On the other, I have never cared less about the risk of something than I do right now.

“You’ll work?” I ask.

She nods.

“The whole day?”

“God, Rue.” She rolls her eyes. “Give me a little credit.”

My toes tap with my nerves. “And your pottery class is tomorrow?”

“I said it was, didn’t I?”

“This is stupid,” I say, mostly to myself. “But fine. I’ll go to this”—I gesture with the paper Nash left—“address. And if I get killed, I’ll be haunting you.”

She chuckles. “I look forward to it.”

I push through the door, muttering all the reasons why I shouldn’t go, but two steps into the parking lot, I stop.

Because there stands Nash, leaning against an SUV and blowing into his harmonica.

“You waited for me,” I say when I’m in front of him, my hands once again in my pockets and a full-blown smile once again on my face.

He pulls the harmonica from his lips, brown eyes as bright as his ice cream cone-covered shirt. “You seemed like the kind of thing I should wait for, Rue Conway.”

“Really?” I ask. “And why’s that?”

His lips twitch. “It’s not every day you meet someone who reads Tijuana bibles for creative inspiration.”

I laugh at this.

“And I’m pretty sure I’m about to fall in love with you,” he adds.

I look at him sideways, feeling a bit like I’m standing on quicksand. He’s feeding me lines I can spot from nine miles away and I don’t even care. “We’ll see about that, Mr. Traveling Substitute.”

He squints a little and his lips dance a little, like he has more perfect words to say, songs to play, and laughs to laugh, but he’s making me wait for them.

“Wine?” I ask, already hoping this date will end with his mouth on mine.

He circles his SUV, modern and new and way too conventional for him, then opens the door for me. “I thought you’d never ask.”

Before he’s in the driver’s seat, my phone dings with a calendar reminder.MOM’S POTTERY CLASS.

I look at the store. She’s standing behind the glass door, waving at me with a big smile on her face.

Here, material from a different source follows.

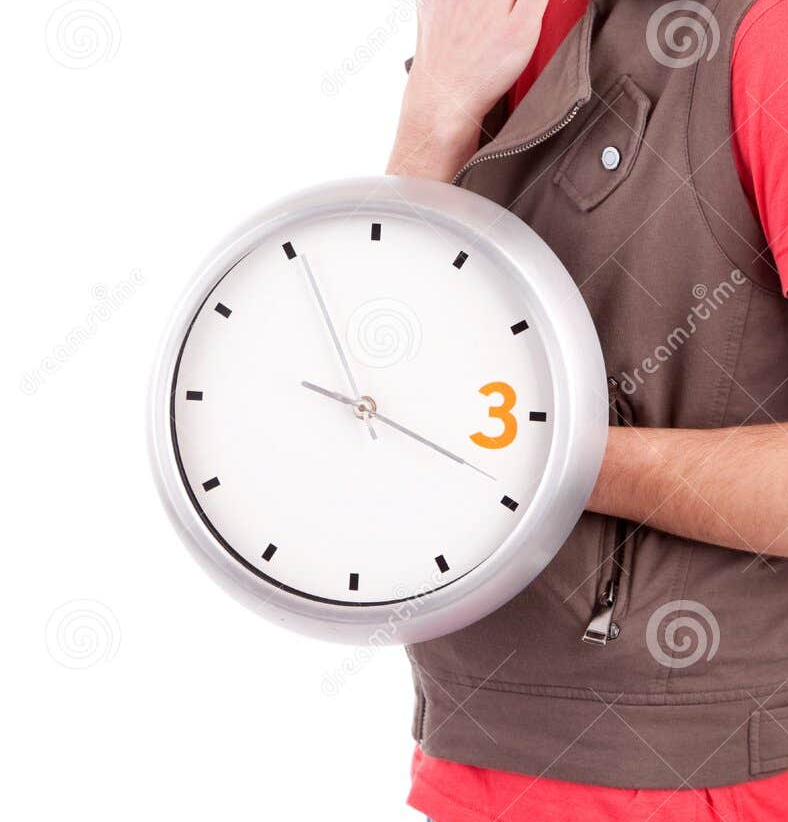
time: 3:55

She lied to get me out here.

“Tell me something about Fontain,” Nash says as he starts driving.

He leans onto his elbow resting on the center console while his other arm drapes easily over the steering wheel. It could be a painting—he could. I wish he were so I could keep him.

“Well,” I say, feeling equal parts terrified and exhilarated about what’s to come. “Fontain was first settled by a French family. You already know that?”

He shakes his head, eyes flicking briefly from the road to me.

“Pierre Fontain,” I explain. “He started growing grapes when he got here because he realized the climate of the region mimicked the area of France he came from.” I gesture to the hill covered in grape vines we’re passing. “Voilà. Now North Carolina has Fontain-grown wine.”

“History between man and land,” he says. “I like that. My personal favorite stories of history have always been the ones that happened between two people.”